* Ghana cocoa purchases up 42.6 percent for the year
* Purchases already near previous season target
* Next season output could reach 900,000 tonnes
(Adds details, quotes including on syndicated loan plans)
By Kwasi Kpodo
ACCRA, March 29 (Reuters) - Cocoa output from Ghana, the world's second-largest grower of the key ingredient in chocolate, is running nearly 43 percent higher than in the last season, according to official data released on Tuesday.
The boost could ease the impact of supply disruptions from top grower Ivory Coast, where a post-election standoff has triggered fighting between the forces of two claimants for the presidency.
Declared purchases by private cocoa buyers to Ghana's industry regulator Cocobod -- the best indication of output from the West African state -- reached 734,150 tonnes by March 17 from the start of the season in October.
That is up 42.6 percent over the same period last year and also well above the roughly 632,000 tonnes produced during the full 2009-10 season, the data from Cocobod showed.
Cocobod said this month it had raised its target for full-season purchases to a record 850,000 tonnes from 750,000, citing favourable weather and improved husbandry.
Analysts have said the escalating conflict in Ivory Coast could pad the Ghanaian figures by spurring massive cross-border smuggling, though Ghanaian officials have said they have seen only limited volumes of smuggled beans so far. Ghana is hoping to further raise its cocoa production to 1 million tonnes per year by the 2012-13 season and may be able to hit between 850,000-900,000 tonnes during the 2011-12 season, Cocobod Deputy Chief Executive Yaw Adu-Ampomah said on Tuesday.

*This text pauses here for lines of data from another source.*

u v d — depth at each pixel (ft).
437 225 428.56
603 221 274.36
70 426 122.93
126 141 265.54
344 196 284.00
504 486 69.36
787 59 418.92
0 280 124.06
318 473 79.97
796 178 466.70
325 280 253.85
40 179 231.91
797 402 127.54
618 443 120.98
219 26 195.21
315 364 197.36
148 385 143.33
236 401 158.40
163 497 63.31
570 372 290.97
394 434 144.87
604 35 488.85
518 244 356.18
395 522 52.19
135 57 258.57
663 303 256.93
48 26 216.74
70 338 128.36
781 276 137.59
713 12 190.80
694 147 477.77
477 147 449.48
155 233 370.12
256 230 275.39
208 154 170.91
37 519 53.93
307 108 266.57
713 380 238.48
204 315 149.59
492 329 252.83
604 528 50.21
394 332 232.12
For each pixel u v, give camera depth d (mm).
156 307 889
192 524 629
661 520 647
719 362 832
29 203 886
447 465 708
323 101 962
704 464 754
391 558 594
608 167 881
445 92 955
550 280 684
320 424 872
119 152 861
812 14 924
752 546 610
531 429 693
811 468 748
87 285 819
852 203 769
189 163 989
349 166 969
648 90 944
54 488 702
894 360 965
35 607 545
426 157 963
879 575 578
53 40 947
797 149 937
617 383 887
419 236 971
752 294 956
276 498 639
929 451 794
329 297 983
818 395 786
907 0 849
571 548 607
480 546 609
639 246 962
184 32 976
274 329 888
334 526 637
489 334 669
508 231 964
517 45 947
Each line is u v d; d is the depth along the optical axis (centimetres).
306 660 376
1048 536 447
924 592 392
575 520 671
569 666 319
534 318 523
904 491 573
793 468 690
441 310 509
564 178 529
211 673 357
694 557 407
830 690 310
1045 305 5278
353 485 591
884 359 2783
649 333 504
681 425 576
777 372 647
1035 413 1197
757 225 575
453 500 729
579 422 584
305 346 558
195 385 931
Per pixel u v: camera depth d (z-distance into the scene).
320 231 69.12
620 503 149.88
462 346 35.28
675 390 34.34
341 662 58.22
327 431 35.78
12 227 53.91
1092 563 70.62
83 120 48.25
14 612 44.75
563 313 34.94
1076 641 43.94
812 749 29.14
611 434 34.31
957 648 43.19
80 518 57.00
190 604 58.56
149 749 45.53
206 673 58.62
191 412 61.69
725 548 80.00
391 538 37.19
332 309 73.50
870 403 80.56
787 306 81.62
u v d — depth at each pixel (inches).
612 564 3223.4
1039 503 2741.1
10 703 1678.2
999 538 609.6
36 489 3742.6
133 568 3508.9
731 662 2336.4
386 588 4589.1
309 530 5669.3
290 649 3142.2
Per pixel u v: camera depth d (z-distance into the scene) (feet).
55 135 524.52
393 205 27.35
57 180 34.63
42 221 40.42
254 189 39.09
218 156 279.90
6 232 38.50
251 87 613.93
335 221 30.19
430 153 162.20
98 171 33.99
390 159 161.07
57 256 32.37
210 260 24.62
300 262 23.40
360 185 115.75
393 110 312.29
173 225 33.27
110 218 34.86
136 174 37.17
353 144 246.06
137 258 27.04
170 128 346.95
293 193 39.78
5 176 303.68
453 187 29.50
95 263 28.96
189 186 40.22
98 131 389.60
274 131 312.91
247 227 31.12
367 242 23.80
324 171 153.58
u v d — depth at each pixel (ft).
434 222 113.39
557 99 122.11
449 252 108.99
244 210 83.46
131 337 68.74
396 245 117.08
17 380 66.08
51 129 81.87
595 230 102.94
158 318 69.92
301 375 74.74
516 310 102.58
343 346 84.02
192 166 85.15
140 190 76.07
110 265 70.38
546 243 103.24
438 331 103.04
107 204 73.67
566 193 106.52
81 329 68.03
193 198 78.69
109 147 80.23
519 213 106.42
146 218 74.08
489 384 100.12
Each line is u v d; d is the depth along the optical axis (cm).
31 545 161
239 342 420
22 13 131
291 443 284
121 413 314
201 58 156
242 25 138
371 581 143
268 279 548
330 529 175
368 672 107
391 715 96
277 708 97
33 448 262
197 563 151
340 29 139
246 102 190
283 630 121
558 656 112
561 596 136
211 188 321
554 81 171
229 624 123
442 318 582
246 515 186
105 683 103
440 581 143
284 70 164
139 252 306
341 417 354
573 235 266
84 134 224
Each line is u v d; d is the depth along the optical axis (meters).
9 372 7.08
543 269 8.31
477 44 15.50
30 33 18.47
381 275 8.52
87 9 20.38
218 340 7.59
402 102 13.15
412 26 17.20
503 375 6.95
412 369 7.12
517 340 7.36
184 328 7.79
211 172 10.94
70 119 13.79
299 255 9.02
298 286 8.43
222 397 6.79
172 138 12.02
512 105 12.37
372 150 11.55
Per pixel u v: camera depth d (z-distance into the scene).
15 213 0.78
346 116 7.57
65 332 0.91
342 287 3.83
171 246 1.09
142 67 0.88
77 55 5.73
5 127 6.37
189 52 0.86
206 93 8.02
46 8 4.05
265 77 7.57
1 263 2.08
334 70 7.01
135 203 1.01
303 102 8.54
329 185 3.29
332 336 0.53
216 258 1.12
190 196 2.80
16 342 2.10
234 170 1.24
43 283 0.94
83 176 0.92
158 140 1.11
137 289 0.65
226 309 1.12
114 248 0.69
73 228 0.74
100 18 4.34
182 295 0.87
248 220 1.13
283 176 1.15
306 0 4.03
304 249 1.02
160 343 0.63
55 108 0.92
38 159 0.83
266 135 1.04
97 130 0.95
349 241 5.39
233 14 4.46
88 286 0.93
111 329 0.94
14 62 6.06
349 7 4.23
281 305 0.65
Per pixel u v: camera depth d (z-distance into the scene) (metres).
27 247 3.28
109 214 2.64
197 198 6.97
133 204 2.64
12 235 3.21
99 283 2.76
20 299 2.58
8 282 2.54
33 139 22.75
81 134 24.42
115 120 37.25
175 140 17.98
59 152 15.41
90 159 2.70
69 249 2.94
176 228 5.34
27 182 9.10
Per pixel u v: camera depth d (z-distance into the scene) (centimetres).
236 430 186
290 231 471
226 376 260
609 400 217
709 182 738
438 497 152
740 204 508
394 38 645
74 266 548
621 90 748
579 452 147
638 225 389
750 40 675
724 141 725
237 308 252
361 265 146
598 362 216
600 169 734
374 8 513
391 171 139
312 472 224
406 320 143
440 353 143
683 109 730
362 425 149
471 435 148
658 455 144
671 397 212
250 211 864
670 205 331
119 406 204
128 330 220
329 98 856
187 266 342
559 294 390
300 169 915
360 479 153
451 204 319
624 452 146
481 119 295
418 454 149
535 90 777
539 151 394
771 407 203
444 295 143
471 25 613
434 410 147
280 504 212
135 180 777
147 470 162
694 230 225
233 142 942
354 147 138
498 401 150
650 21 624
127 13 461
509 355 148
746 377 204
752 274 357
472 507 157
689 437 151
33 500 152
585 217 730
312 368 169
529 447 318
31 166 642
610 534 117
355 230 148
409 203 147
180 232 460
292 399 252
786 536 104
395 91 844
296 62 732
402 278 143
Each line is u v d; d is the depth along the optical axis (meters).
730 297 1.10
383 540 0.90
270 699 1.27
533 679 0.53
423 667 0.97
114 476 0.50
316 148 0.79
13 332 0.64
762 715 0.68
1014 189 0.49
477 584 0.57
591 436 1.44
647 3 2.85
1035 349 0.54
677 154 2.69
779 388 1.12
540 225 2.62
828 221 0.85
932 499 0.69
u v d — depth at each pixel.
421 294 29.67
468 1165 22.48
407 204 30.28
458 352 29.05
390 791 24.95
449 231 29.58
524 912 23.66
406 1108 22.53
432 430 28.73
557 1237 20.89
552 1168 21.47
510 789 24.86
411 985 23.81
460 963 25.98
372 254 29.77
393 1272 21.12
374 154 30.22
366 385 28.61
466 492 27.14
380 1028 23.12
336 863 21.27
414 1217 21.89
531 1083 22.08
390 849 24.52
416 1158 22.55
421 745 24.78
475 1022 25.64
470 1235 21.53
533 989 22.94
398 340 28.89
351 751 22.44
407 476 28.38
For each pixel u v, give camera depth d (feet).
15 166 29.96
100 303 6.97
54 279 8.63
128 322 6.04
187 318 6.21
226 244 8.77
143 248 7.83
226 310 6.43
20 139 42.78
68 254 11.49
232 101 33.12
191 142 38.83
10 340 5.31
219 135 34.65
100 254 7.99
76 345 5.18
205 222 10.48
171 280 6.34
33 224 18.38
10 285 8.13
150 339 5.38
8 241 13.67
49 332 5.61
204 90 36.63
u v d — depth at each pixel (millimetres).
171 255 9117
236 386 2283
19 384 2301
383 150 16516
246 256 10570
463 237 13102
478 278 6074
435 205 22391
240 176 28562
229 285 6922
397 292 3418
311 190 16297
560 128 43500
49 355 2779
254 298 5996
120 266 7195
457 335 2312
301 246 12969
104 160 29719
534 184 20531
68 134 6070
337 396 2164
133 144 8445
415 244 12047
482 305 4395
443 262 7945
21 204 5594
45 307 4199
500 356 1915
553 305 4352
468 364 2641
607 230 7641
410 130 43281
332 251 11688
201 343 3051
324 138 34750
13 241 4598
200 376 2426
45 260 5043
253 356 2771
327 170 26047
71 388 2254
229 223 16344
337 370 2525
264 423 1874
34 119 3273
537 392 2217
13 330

"We could get very close to the 1 million target," he said, adding that an official forecast for 2011-12 was not yet ready.
He said Cocobod expected to raise $2 billion through syndicated loans in September to fund next season's cocoa crop purchases.
Some 7,544 tonnes of purchases were recorded in Ghana during the week to March 17, the 24th of the 33-week main crop, according to the Cocobod data, marking a decline from 11,917 tonnes the week before.
Increased output from Ghana could help offset supply losses from Ivory Coast, which have raised fears of tight supply and have pushed up cocoa futures prices.
Cocoa arrivals to Ivory Coast's ports have ground to a virtual halt due to an export ban, while traders and farmers complain that rising stockpiles in warehouses there are at risk of rotting. (Reporting by Kwasi Kpodo; editing by Richard Valdmanis and Jane Baird)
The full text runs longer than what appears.